- [DESCRIPTION OF THE TASK]
Reproduce the entries verbatim, starting at their first line and stopping after the line that contains "bold strategic thinking about how the". Include both of those lines.

- [EXCERPTED DATA]
<<<<

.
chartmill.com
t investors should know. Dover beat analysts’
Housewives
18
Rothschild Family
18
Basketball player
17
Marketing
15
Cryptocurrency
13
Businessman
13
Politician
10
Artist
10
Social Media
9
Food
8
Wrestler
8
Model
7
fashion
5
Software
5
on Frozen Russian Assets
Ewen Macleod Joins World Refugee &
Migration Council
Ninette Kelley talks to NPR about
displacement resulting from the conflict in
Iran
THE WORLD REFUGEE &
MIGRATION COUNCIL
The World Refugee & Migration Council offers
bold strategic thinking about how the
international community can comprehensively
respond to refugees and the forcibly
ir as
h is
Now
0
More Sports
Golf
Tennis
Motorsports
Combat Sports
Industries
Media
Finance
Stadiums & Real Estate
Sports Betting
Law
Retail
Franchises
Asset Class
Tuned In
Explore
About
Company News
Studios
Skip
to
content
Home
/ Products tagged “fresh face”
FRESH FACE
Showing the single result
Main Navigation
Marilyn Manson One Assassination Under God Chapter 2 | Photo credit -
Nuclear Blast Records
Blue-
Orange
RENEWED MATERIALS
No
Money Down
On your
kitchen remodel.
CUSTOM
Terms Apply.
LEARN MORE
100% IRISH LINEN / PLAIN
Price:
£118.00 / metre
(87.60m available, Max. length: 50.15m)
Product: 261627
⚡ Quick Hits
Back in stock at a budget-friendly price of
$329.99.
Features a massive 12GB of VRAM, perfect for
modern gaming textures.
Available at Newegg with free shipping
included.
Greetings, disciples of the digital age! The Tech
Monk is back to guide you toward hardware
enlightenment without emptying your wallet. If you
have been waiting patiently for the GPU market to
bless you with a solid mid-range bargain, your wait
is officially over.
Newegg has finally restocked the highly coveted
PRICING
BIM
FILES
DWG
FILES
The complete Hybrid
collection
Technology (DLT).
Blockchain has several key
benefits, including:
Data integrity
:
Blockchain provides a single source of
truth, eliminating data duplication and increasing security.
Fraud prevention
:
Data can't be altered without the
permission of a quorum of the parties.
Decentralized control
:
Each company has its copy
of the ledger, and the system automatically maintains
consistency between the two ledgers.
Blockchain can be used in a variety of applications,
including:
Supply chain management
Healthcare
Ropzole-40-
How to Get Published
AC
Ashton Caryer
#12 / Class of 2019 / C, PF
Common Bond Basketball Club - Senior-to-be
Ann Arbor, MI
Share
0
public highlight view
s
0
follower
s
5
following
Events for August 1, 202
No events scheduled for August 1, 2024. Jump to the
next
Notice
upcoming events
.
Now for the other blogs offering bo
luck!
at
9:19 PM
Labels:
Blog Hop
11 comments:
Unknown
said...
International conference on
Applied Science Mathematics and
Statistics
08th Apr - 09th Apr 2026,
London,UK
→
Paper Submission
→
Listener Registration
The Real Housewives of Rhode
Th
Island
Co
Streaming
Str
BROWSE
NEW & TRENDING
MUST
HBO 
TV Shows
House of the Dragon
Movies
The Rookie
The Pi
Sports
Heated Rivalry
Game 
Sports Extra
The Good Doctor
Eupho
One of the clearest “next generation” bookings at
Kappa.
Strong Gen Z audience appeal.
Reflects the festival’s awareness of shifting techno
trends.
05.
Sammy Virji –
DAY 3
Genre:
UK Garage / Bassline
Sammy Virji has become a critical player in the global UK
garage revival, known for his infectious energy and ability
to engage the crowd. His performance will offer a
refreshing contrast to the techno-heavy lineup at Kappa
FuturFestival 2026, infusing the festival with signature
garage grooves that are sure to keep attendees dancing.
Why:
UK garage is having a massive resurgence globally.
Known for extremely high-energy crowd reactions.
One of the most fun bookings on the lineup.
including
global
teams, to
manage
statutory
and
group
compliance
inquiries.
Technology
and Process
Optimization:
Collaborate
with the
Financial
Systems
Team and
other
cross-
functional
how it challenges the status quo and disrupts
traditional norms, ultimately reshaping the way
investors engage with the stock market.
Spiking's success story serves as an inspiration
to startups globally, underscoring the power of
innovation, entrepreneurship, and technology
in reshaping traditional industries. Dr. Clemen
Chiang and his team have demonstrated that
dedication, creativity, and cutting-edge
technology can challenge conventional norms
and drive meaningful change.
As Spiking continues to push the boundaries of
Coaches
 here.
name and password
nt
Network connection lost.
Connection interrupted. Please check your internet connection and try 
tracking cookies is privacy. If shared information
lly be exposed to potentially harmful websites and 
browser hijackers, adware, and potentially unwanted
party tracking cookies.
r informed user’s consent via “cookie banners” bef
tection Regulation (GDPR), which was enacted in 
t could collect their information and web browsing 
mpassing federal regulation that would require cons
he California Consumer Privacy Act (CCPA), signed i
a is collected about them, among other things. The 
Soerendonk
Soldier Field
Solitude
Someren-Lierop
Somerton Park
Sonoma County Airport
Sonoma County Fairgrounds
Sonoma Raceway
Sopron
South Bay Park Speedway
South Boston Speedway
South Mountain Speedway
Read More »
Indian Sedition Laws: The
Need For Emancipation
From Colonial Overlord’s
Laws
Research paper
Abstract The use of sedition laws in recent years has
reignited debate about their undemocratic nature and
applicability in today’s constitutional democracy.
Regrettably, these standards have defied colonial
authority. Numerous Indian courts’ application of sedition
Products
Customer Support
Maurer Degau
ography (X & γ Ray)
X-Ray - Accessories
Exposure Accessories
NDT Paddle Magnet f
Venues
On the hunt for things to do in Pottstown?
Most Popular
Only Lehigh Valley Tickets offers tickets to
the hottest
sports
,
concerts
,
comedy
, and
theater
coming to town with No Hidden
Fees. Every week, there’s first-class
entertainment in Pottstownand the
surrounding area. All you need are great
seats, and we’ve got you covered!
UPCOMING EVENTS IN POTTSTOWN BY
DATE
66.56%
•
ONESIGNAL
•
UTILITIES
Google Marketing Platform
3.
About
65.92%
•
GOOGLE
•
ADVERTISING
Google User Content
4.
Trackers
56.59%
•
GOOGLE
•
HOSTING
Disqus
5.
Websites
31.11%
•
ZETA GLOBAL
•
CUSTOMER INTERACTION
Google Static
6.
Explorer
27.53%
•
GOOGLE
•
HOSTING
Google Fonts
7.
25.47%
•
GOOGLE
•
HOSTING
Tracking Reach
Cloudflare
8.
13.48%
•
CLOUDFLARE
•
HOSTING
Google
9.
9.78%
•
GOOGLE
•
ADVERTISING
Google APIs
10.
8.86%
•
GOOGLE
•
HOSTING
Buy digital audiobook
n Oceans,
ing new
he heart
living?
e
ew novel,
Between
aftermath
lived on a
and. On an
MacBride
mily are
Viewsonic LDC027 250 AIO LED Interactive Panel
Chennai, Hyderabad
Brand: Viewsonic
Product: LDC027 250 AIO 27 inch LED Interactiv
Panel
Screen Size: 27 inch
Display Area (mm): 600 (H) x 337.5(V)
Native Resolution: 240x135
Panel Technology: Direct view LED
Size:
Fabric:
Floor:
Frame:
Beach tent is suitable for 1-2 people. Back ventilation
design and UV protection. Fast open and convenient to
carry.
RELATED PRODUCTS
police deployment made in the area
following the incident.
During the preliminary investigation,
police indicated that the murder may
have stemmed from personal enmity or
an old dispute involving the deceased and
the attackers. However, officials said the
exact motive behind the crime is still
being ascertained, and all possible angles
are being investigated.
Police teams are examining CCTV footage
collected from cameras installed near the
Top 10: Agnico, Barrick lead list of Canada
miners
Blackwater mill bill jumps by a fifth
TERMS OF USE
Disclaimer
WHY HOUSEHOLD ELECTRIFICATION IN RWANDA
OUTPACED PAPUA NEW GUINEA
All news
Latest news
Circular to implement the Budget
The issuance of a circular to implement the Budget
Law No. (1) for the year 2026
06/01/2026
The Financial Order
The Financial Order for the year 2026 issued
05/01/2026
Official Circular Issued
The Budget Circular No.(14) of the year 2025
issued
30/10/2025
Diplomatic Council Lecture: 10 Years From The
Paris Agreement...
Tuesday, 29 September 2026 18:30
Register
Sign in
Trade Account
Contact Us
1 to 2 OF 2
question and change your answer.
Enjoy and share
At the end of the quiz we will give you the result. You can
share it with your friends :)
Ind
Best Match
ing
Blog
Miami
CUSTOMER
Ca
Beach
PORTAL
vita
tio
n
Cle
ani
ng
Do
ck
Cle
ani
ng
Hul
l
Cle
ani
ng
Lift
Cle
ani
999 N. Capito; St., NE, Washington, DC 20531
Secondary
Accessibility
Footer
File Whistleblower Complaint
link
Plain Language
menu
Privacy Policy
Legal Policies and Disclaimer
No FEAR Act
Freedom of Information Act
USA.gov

>>>>

- [OUTPUT]
.
chartmill.com
t investors should know. Dover beat analysts’
Housewives
18
Rothschild Family
18
Basketball player
17
Marketing
15
Cryptocurrency
13
Businessman
13
Politician
10
Artist
10
Social Media
9
Food
8
Wrestler
8
Model
7
fashion
5
Software
5
on Frozen Russian Assets
Ewen Macleod Joins World Refugee &
Migration Council
Ninette Kelley talks to NPR about
displacement resulting from the conflict in
Iran
THE WORLD REFUGEE &
MIGRATION COUNCIL
The World Refugee & Migration Council offers
bold strategic thinking about how the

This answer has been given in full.